Cast: Tom Hanks, Halle Berry, Jim Broadbent, Hugo Weaving and others
Directors: Tom Tykwer, Lana Wachowski, Adam Wachowski
Rating: 4.5 stars
What can you say about a film that dwells on Aleksandr Solzhenitsyn, but seems to draw from New Age interpretations of Vedic philosophy? A film where a man tries to use a cat to hide his crotch, while in another storyline, a lawyer joins the Abolitionists? A film that contrives to be simultaneously dystopian and uplifting?
Cloud Atlas feels like something Haruki Murakami, Terrence Malick, George Orwell, Guy Ritchie and Oscar Wilde collaborated on, and then handed over to James Cameron to sell in Hollywood. Through a haze of casting gimmicks, mostly terrible makeup and multiple storylines, the film takes us to the Pacific Islands in 1849, Cambridge in 1936, San Francisco in 1973, London in 2012, ‘Neo Seoul’ in 2144, and ‘Big Isle’ in ‘106 Winters after the Fall’.

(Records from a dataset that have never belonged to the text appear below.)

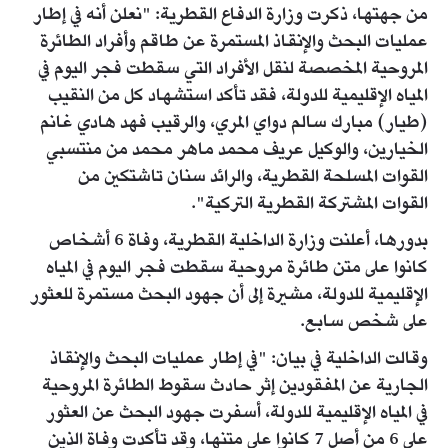
من جهتها، ذكرت وزارة الدفاع القطرية: "نعلن أنه في إطار
عمليات البحث والإنقاذ المستمرة عن طاقم وأفراد الطائرة
المروحية المخصصة لنقل الأفراد التي سقطت فجر اليوم في
المياه الإقليمية للدولة، فقد تأكد استشهاد كل من النقيب
(طيار) مبارك سالم دواي المري، والرقيب فهد هادي غانم
الخيارين، والوكيل عريف محمد ماهر محمد من منتسبي
القوات المسلحة القطرية، والرائد سنان تاشتكين من
القوات المشتركة القطرية التركية".
بدورها، أعلنت وزارة الداخلية القطرية، وفاة 6 أشخاص
كانوا على متن طائرة مروحية سقطت فجر اليوم في المياه
الإقليمية للدولة، مشيرة إلى أن جهود البحث مستمرة للعثور
على شخص سابع.
وقالت الداخلية في بيان: "في إطار عمليات البحث والإنقاذ
الجارية عن المفقودين إثر حادث سقوط الطائرة المروحية
في المياه الإقليمية للدولة، أسفرت جهود البحث عن العثور
على 6 من أصل 7 كانوا على متنها، وقد تأكدت وفاة الذين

There are stories within stories, and little in-jokes one could miss in the blink of an eye – the cover page of a manuscript, the name of a sextet, the title of a film, the shadow of a birthmark. But that’s an irrelevant warning, because the film keeps you hooked. You laugh out loud, you cringe and grasp your throat, you lunge forward in your seat, but you never stop gawking at the screen.
Incredibly, the film has something for every kind of audience – the sort who’ll fall off their seats in mirth when someone’s mouth is stuffed into a plunger, and the sort who delight in lines like, “That leadless pencil you call an imagination”. Its landscapes range from a valley of mediaeval appearance to a futuristic multi-level city. We’re rarely prepared for the things that happen in the film. And when we are – which really only happens in one story starring Ben Whishaw, Jim Broadbent  and James D’Arcy – the acting is so skilled, we’re moved anyway.
As storylines are woven together, and a single sentence is repeated by different characters with different intonations in various contexts, you may want to lose yourself in the film, losing all track of where what is set. Yet, you may find you remember each individual storyline and its significance at the end. And you may wonder how all of this could have been contained in a book.
The Verdict: The sort of film that may have remained in the film festival circuit indefinitely, if it hadn’t been pulled back by a few kisses and set pieces and stands against Evil, Cloud Atlas feels like a dream you don’t want to wake up from.